If you're not so inclined, you're likely to find it cloying, tiresome, and eventually tedious and even vulgar, and finally wishing that the economy class-style seats of the Queen E. came equipped with "comfort bags."

The music -- what I could hear of it over the ceaseless belly laughs, guffaws, embarrassed giggles, and applause before a sequence ended -- seemed to fare well, although it is truly dispiriting how little charm and power the directorial team found in this rich, playful score. And when opera isn't about the fat lady singing -- in this case the fat man and he does so whilst playing with a rubber duck and jiggling about in his underpants -- be sure you're gonna get something else, indeed, and get it good and hard.

The sets and costumes from The Santa Fe Opera are stylish and attractive, with the Algiers of Rossini's fantasy effortlessly conveyed to the 1930s. This works well even if at times the characters look as if they had wandered straight off the set of The English Patient.

The orchestra plays with finesse, and it shone exquisitely in the sprightly overture (mercifully played with curtain down), while the chorus, never better, delivered a polished vocal and dramatic performance.

Sandra Piques Eddy's Isabella was a toothsome confection that stopped just short of the wondrous: a radiant stage presence, she has a plush mezzo voice and used it to great effect particularly in her arias "Per lui che adoro" and "Pensa alla' patria." She was ably matched by John Tessier, surely one of the most accomplished and winning tenori di grazia around. He obviously downs bel canto ornamentation with breakfast.

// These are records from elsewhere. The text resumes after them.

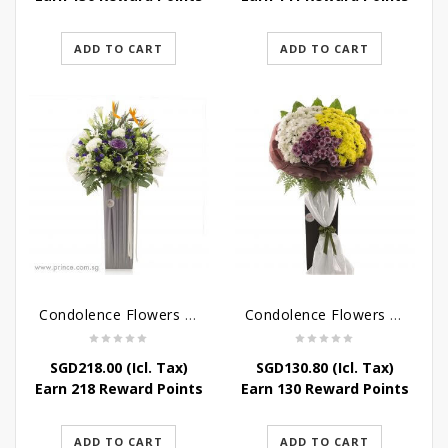
ADD TO CART
ADD TO CART
Condolence Flowers – Outstanding Life
Condolence Flowers – Rest In Peace
SGD
218.00
(Icl. Tax)
SGD
130.80
(Icl. Tax)
Earn 218 Reward Points
Earn 130 Reward Points
ADD TO CART
ADD TO CART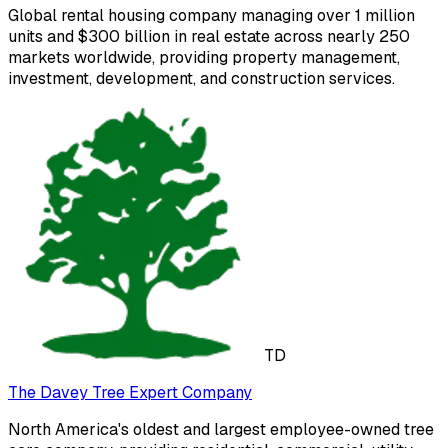
Global rental housing company managing over 1 million
units and $300 billion in real estate across nearly 250
markets worldwide, providing property management,
investment, development, and construction services.
TD
The Davey Tree Expert Company
North America's oldest and largest employee-owned tree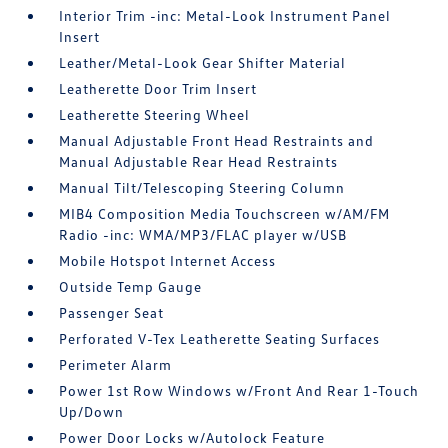
Interior Trim -inc: Metal-Look Instrument Panel
Insert
Leather/Metal-Look Gear Shifter Material
Leatherette Door Trim Insert
Leatherette Steering Wheel
Manual Adjustable Front Head Restraints and
Manual Adjustable Rear Head Restraints
Manual Tilt/Telescoping Steering Column
MIB4 Composition Media Touchscreen w/AM/FM
Radio -inc: WMA/MP3/FLAC player w/USB
Mobile Hotspot Internet Access
Outside Temp Gauge
Passenger Seat
Perforated V-Tex Leatherette Seating Surfaces
Perimeter Alarm
Power 1st Row Windows w/Front And Rear 1-Touch
Up/Down
Power Door Locks w/Autolock Feature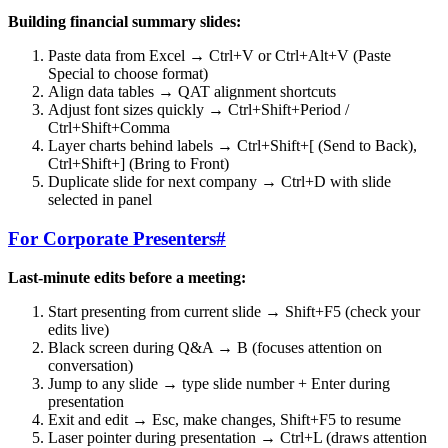
Building financial summary slides:
Paste data from Excel → Ctrl+V or Ctrl+Alt+V (Paste
Special to choose format)
Align data tables → QAT alignment shortcuts
Adjust font sizes quickly → Ctrl+Shift+Period /
Ctrl+Shift+Comma
Layer charts behind labels → Ctrl+Shift+[ (Send to Back),
Ctrl+Shift+] (Bring to Front)
Duplicate slide for next company → Ctrl+D with slide
selected in panel
For Corporate Presenters
#
Last-minute edits before a meeting:
Start presenting from current slide → Shift+F5 (check your
edits live)
Black screen during Q&A → B (focuses attention on
conversation)
Jump to any slide → type slide number + Enter during
presentation
Exit and edit → Esc, make changes, Shift+F5 to resume
Laser pointer during presentation → Ctrl+L (draws attention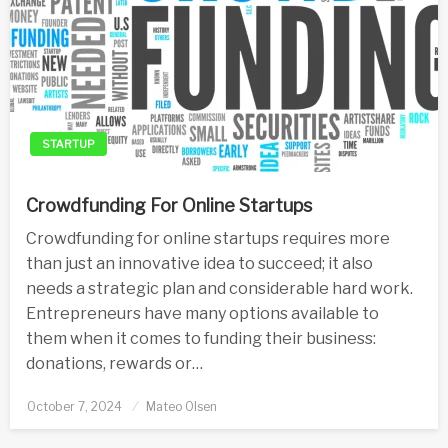
STARTUP
Crowdfunding For Online Startups
Crowdfunding for online startups requires more
than just an innovative idea to succeed; it also
needs a strategic plan and considerable hard work.
Entrepreneurs have many options available to
them when it comes to funding their business:
donations, rewards or…
Posted
October 7, 2024
Mateo Olsen
on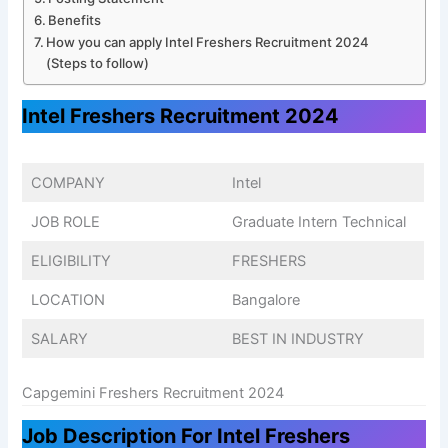
Benefits
How you can apply Intel Freshers Recruitment 2024
(Steps to follow)
Intel Freshers Recruitment 2024
COMPANY
Intel
JOB ROLE
Graduate Intern Technical
ELIGIBILITY
FRESHERS
LOCATION
Bangalore
SALARY
BEST IN INDUSTRY
Capgemini Freshers Recruitment 2024
Job Description For Intel Freshers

Randall Jakobsh was, to my taste, way, way over the top. His comic sense of Mustaphà, appropriate to an episode of the TV show Family Guy, got in the way of vocal prowess, and he wrestled the music to the ground again and again. Not lacking in vocal heft, his clowning was -- a matter of taste again -- either juicily naughty or plain awful. Rossini deserved more respect, subtlety, and vocal agility.

The secondary roles were well taken, proof of the ever-upward ambitions of this company on the go: Sookhyung Park made a fine Elvira, her lovely voice soaring, and Hugh Russell's Taddeo was knowingly crafted and intelligently sung (if somewhat over-played). In the roles of Haly and Zulma, Brian McIntosh and Barbara Towell, respectively, made their mark, acting well and singing with real commitment.

Maestro Robert Wood in the pit caressed out a performance that sparkled. Finely etched details abounded, and sensitivity to the vocal line was never lacking. This orchestra, now matured into a fine instrument, delivered again and again, and one refuge from the stage nonsense -- oops, business -- was simply to close one's eyes and listen.

I left the theatre fervently wishing that the production team had listened as intently: Rossini's libretto surely is frothiness incarnate, without the ghost of an idea, and there's a lot of bubbly good fun to be had in the music, one of endless and effervescent melody and invention.

But this opera, happily becoming part of the standard repertoire in the Rossini revival now well and truly underway thanks to Cecilia Bartoli and Juan Diego Flórez, is considerably more than a bag of pretty obvious and -- frankly put -- pretty cheap tricks. Where this should have soared, along with that air-balloon that wafts Isabella and Lindoro to Italy, it was all gas or was it too earthbound?